> DIRECTIVE
Copy out the material word for word, from its first line through the line that contains "らず、本ブログをよろしくお願いいたします。 さて、年", including both of those lines.

> DATASET RECORDS
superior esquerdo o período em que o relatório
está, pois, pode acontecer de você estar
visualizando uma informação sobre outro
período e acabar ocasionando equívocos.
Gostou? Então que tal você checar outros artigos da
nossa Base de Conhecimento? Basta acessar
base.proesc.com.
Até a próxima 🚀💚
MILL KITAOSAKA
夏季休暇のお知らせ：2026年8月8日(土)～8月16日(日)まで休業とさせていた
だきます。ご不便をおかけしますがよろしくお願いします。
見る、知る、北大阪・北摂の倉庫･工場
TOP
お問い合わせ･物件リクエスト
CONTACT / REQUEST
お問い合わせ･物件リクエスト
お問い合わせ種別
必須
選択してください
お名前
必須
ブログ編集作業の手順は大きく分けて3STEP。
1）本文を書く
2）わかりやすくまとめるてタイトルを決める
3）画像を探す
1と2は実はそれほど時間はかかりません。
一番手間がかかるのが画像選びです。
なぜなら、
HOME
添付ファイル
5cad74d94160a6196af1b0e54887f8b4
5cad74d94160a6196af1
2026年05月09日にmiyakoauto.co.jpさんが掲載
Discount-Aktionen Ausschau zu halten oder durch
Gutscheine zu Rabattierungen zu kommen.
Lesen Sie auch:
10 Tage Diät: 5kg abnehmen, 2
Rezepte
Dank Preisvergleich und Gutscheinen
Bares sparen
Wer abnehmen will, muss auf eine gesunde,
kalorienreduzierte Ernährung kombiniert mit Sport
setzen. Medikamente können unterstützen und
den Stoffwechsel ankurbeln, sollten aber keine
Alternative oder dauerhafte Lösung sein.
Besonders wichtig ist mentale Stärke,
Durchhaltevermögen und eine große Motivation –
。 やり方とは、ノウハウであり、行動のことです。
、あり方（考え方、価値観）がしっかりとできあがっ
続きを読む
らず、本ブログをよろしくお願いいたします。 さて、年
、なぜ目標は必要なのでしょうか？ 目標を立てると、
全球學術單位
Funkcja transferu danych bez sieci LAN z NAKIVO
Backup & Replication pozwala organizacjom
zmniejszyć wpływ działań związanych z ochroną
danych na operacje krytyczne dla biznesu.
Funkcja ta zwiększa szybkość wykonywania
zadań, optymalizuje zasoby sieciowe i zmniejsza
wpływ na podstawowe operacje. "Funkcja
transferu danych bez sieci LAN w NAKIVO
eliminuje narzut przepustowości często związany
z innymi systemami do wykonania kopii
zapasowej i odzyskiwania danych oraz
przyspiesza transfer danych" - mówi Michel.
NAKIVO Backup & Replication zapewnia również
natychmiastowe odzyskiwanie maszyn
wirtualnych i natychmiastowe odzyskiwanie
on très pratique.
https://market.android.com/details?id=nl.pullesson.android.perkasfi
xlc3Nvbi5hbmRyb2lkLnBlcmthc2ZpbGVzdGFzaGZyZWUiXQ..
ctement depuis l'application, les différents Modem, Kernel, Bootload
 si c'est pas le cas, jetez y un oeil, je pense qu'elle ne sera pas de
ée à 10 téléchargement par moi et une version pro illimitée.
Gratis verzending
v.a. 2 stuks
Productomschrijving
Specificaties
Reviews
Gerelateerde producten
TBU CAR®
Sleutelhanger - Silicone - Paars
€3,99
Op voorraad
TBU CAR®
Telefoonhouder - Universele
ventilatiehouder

> THE COMPLETED TASK
superior esquerdo o período em que o relatório
está, pois, pode acontecer de você estar
visualizando uma informação sobre outro
período e acabar ocasionando equívocos.
Gostou? Então que tal você checar outros artigos da
nossa Base de Conhecimento? Basta acessar
base.proesc.com.
Até a próxima 🚀💚
MILL KITAOSAKA
夏季休暇のお知らせ：2026年8月8日(土)～8月16日(日)まで休業とさせていた
だきます。ご不便をおかけしますがよろしくお願いします。
見る、知る、北大阪・北摂の倉庫･工場
TOP
お問い合わせ･物件リクエスト
CONTACT / REQUEST
お問い合わせ･物件リクエスト
お問い合わせ種別
必須
選択してください
お名前
必須
ブログ編集作業の手順は大きく分けて3STEP。
1）本文を書く
2）わかりやすくまとめるてタイトルを決める
3）画像を探す
1と2は実はそれほど時間はかかりません。
一番手間がかかるのが画像選びです。
なぜなら、
HOME
添付ファイル
5cad74d94160a6196af1b0e54887f8b4
5cad74d94160a6196af1
2026年05月09日にmiyakoauto.co.jpさんが掲載
Discount-Aktionen Ausschau zu halten oder durch
Gutscheine zu Rabattierungen zu kommen.
Lesen Sie auch:
10 Tage Diät: 5kg abnehmen, 2
Rezepte
Dank Preisvergleich und Gutscheinen
Bares sparen
Wer abnehmen will, muss auf eine gesunde,
kalorienreduzierte Ernährung kombiniert mit Sport
setzen. Medikamente können unterstützen und
den Stoffwechsel ankurbeln, sollten aber keine
Alternative oder dauerhafte Lösung sein.
Besonders wichtig ist mentale Stärke,
Durchhaltevermögen und eine große Motivation –
。 やり方とは、ノウハウであり、行動のことです。
、あり方（考え方、価値観）がしっかりとできあがっ
続きを読む
らず、本ブログをよろしくお願いいたします。 さて、年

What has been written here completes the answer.